#### Goal
Please count the lines below that contain the string "radius" and give only that number.

#### Task inputs
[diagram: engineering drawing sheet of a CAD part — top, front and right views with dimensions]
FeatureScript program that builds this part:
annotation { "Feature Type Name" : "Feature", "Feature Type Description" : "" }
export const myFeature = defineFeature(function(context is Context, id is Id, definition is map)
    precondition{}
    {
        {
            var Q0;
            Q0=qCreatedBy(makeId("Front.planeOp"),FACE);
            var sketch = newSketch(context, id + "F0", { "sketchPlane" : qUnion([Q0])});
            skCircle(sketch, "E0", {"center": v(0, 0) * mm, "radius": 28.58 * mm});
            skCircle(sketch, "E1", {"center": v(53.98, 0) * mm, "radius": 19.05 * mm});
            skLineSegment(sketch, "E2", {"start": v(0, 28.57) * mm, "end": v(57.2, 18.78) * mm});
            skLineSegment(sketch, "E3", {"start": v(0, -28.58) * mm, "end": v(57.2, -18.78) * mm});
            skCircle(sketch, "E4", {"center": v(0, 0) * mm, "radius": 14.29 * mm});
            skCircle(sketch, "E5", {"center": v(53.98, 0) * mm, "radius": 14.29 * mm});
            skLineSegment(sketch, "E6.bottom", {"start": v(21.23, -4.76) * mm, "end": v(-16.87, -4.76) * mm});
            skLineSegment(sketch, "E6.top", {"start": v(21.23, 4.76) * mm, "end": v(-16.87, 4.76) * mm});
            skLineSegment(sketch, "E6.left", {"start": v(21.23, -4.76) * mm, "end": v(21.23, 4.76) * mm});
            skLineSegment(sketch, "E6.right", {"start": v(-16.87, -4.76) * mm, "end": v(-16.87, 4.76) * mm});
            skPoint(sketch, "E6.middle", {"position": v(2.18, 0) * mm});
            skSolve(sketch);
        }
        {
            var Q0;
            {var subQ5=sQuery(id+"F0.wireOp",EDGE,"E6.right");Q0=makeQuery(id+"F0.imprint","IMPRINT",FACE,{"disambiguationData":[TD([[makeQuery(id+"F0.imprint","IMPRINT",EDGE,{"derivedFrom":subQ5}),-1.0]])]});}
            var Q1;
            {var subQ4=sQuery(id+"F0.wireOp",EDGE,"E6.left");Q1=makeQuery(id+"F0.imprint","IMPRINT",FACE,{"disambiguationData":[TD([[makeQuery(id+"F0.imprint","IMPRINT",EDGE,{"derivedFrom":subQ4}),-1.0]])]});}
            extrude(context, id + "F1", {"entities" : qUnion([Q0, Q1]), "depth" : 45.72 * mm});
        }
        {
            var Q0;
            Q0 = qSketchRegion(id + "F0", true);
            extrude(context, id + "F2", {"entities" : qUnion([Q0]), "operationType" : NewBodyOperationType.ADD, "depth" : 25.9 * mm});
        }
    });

#### Task output
4